The domaine makes three main wines: a Lirac, their main Châteauneuf-du-Pape and an exceptional Châteauneuf-du-Pape Vieilles Vignes – the top cuvée from this organically certified domaine. It’s made from two parcels of outstanding, old-vine Grenache: Charbonnières, planted in ’00, and Esqueirons, planted in ’49.
Sophie Armenier comments that 2020 is elegant, supple and balanced – combining freshness and delicacy. The domaine’s approach to employing long macerations during fermentation complements the succulent characteristics of ’20 extremely well, resulting in mineral-fresh wines with silky tannins.
A short hop across the river Rhône from Châteauneuf-du-Pape, Lirac was traditionally best-known for its rosés, but increasingly its approachable, full-bodied reds are taking centre stage.
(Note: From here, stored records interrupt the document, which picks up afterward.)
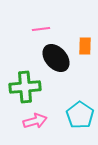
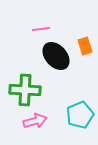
orange rectangle: rotated 18 degrees counterclockwise
black ellipse: moved 2 px up
green cross: moved 3 px down; rotated 8 degrees clockwise
cyan pentagon: rotated 16 degrees clockwise
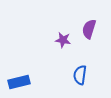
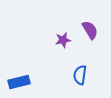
purple semicircle: moved 1 px right, 1 px down; rotated 132 degrees clockwise
purple star: rotated 21 degrees counterclockwise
Less Grenache-dominated than its neighbours, the current trend for Lirac is towards a greater proportion of Syrah and Mourvèdre, which gives the wines a pleasing firmness and a rich, silky spiciness. The wines can normally be enjoyed from two years’ ageing, up to 10 in some cases.
Lirac’s full, fragrant, food-friendly whites are surprisingly good, containing a minimum of one-third Clairette with the rest made up from Bourbolenc, Grenache Blanc and up to 25 percent each (but no more than 30 percent in total) of Marsanne, Roussanne, Viognier, Ugni Blanc and Picpoul. They are best enjoyed in their youth but can last for up to five years.
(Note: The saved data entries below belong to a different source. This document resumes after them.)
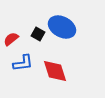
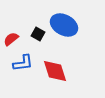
blue ellipse: moved 2 px right, 2 px up
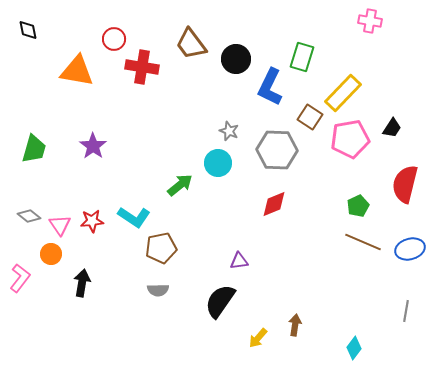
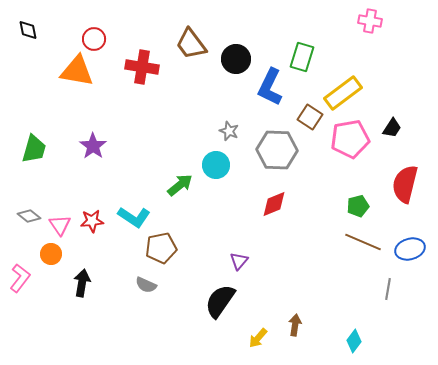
red circle: moved 20 px left
yellow rectangle: rotated 9 degrees clockwise
cyan circle: moved 2 px left, 2 px down
green pentagon: rotated 10 degrees clockwise
purple triangle: rotated 42 degrees counterclockwise
gray semicircle: moved 12 px left, 5 px up; rotated 25 degrees clockwise
gray line: moved 18 px left, 22 px up
cyan diamond: moved 7 px up
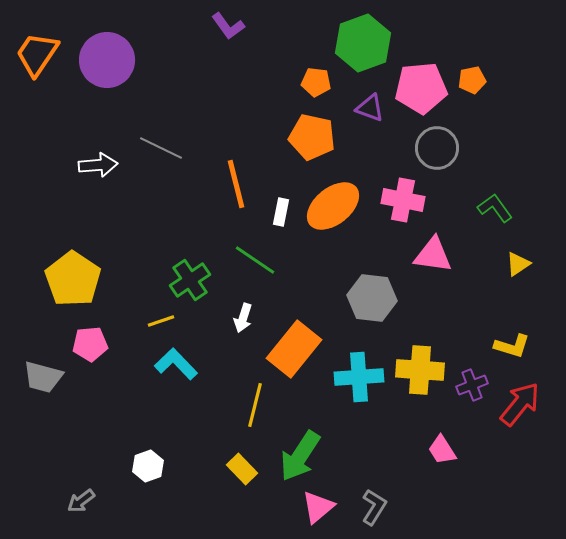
Rosé production is declining here, which is a shame as the rosés are good value with a lovely, dry, full-bodied summer fruit palate that is zingier than either neighbouring Tavel (which they resemble) or Provence.
Grenache (Noir) is widely grown and comes in a variety of styles. Believed to originate in Spain, it was, in the late 20th century, the most widely planted black grape variety in the world. Today it hovers around seventh in the pecking order. It tends to produce very fruity, rich wines that can range quite widely in their level of tannin.
In many regions – most famously the Southern Rhône, where it complements Syrah and Mourvèdre, among other grapes – it adds backbone and colour to blends, but some of the most notable Châteauneuf du Pape producers (such as Château Rayas) make 100 percent Grenache wines. The grape is a component in many wines of the Languedoc (where you’ll also find its lighter-coloured forms, Grenache Gris and Blanc) and is responsible for much southern French rosé – taking the lead in most Provence styles.
Found all over Spain as Garnacha Tinta (spelt Garnaxa in Catalonia), the grape variety is increasingly detailed on wine labels there. Along with Tempranillo, it forms the majority of the blend for Rioja’s reds and has been adopted widely in Navarra, where it produces lighter styles of red and rosado (rosé). It can also be found operating under a pseudonym, Cannonau, in Sardinia.
Beyond Europe, Grenache is widely planted in California and Australia, largely thanks to its ability to operate in high temperatures and without much water. Particularly in the Barossa Valley, there are some extraordinary dry-farmed bush vines, some of which are centuries old and produce wines of startling intensity.